P’tit Claude n’eut aucun mal à retrouver l’arbre creux, à écarter soigneusement l’écorce qui dissimule la longue fente de l’arbre. Il a une légère appréhension au moment de plonger la main dans la cavité « Et si le fusil avait été retrouvé ? » Mais non, il sent le métal froid aux bouts de ses doigts. Il sort l’arme avec précaution et constate qu’elle semble en parfait état. Arrivé à hauteur de François, il lui passe le fusil et lui dit de vérifier s’il est utilisable. Le numéro matricule est le bon et le Mauser, modèle Karabiner 98K, est tel qu’il l’avait perdu. La culasse comme les autres pièces métalliques, parfaitement graissées, n’ont pas pris un seul point de rouille. Seul le bois de la crosse a perdu de son vernis. Ce fusil qui n’a jamais été utilisé est en parfait état de marche. Heureux de ce premier succès, les deux hommes passent en Suisse sans problème, il n’y a personne : les allemands attaqués sur plusieurs fronts ont d’autres chats à fouetter, et puis qui oserait franchir la frontière à 4h30 du matin, je vous le demande ! Même en temps de guerre, les fonctionnaires restent des fonctionnaires…
Se déplacer de jour est toujours compliqué pour un contrebandier qui cherche avant tout à ne pas se faire remarquer. Quand vous formez une paire disparate avec un grand balèze blond et jeune d’une part et un petit maigrichon chauve et vieux d’autre part, ça devient improbable. Mais rajoutez une arme de guerre dans la main de l’un d’eux, vous êtes certain d’être arrêté avant le prochain patelin. Après trois alertes, les deux hommes se cachèrent jusqu’à la nuit. Arrivés à Yverdon, ils trouvèrent les quatre paquets qui leur étaient destinés, ficelèrent le Mauser entre deux paquets et repartirent la nuit suivante. La contrebande est un métier difficile et P’tit Claude acquit la conviction que c’est d’abord un art solitaire.

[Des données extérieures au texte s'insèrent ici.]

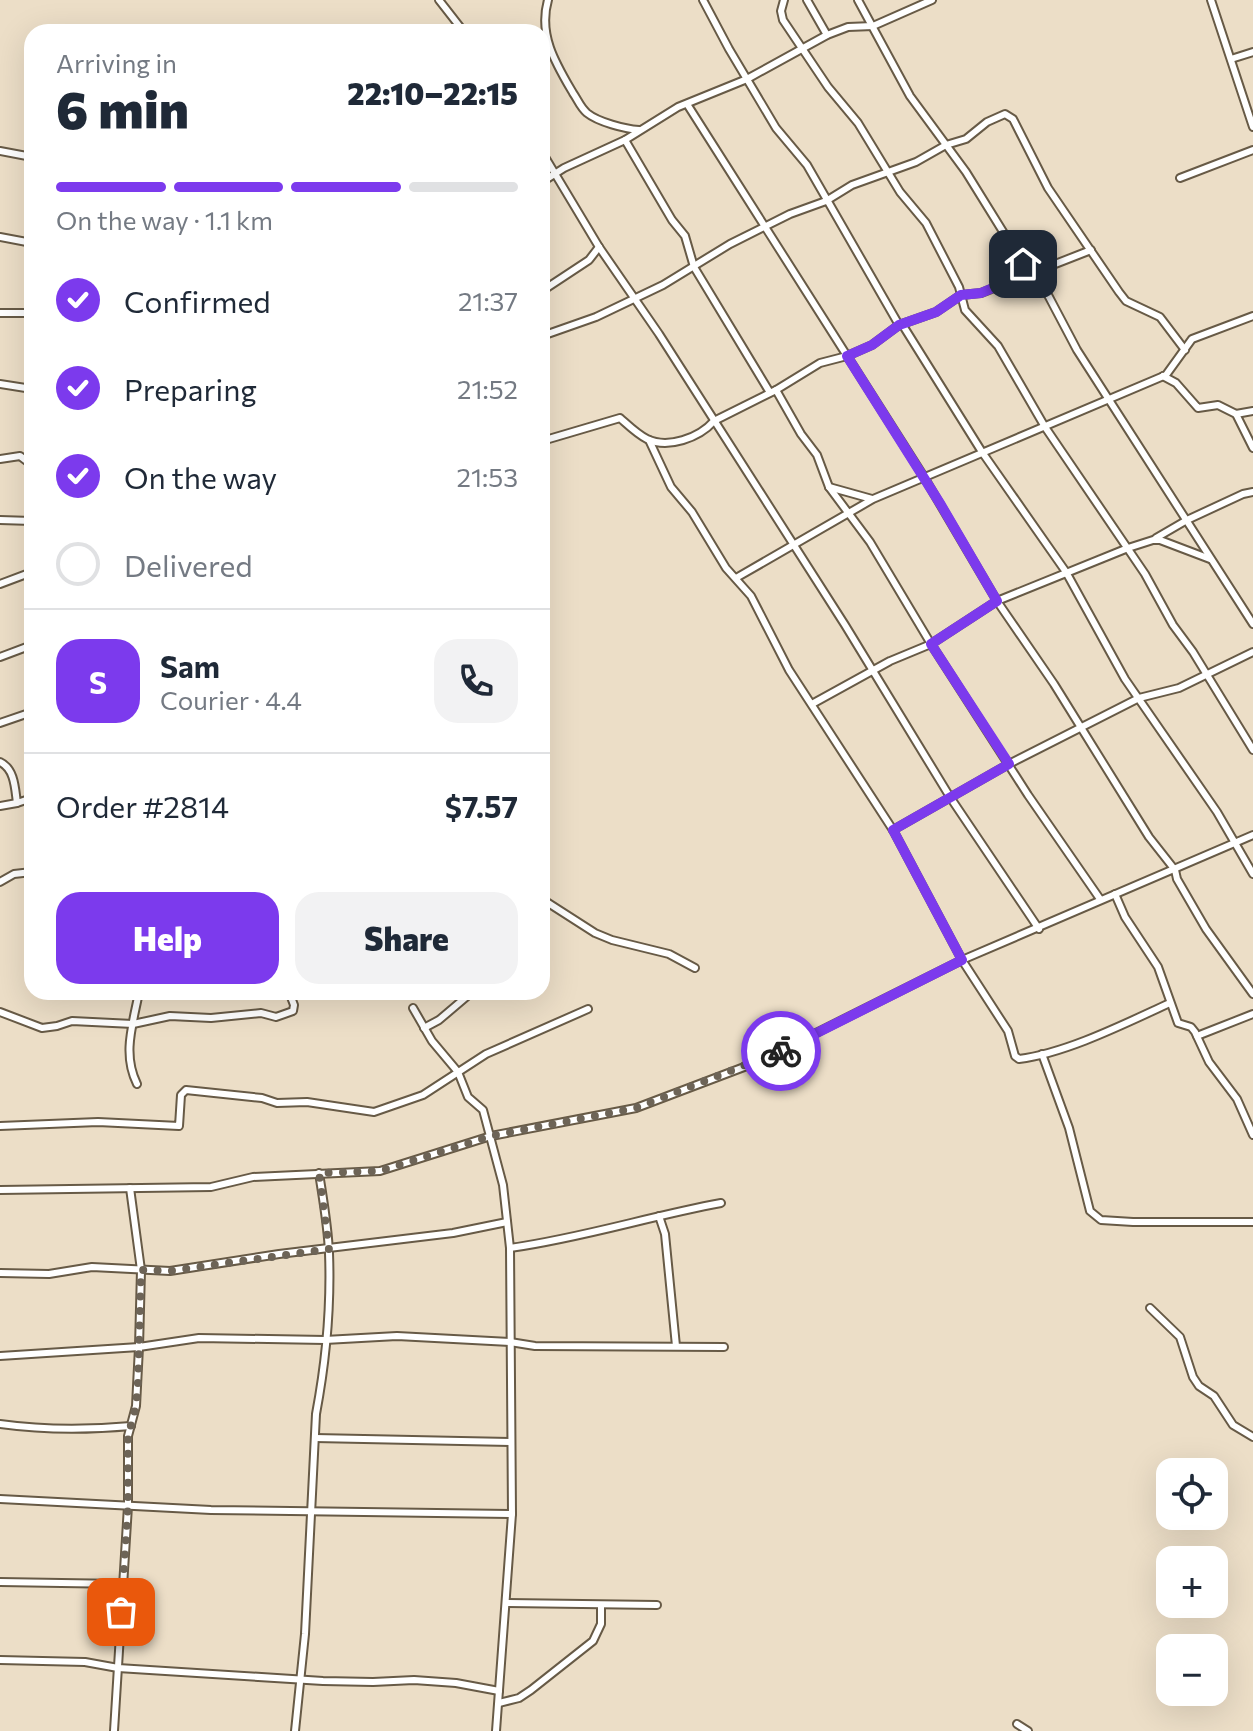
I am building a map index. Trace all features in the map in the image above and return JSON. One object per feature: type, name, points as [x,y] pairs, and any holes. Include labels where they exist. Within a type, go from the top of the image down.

Leur arrivée au camp de base fut saluée comme il se doit. Le chef du camp se força à prononcer un petit discours et la douzaine d’hommes qui devaient être armés, s’avança et se mis au garde-à-vous ! Le Mauser fut remis au plus ancien qui posa une question simpliste : « Vous avez des munitions allemandes ? Parce que sans cartouches de 7,92 il ne va pas me servir beaucoup ! » Évidemment non, mais le chef affirma qu’on en trouverait sur les prochains prisonniers allemands. Certes, ils n’en avaient jamais fait mais ça viendrait bien un jour. On passa vite à l’ouverture des quatre colis prometteurs. Un grand silence se fit quand les quatre hommes chargés de l’ouverture brandirent les nouvelles armes… des cannes à pêche au lancer ! Stupeur ! « Vous comptez nous faire attraper des gros poissons ! » s’exclame l’ancien. Hilarité générale ! « Décidément je ne suis pas fait pour la contrebande d’armes » dit P’tit Claude tout chagriné. Des années plus tard, il ne pouvait raconter cette histoire sans pleurer de rire avant la fin.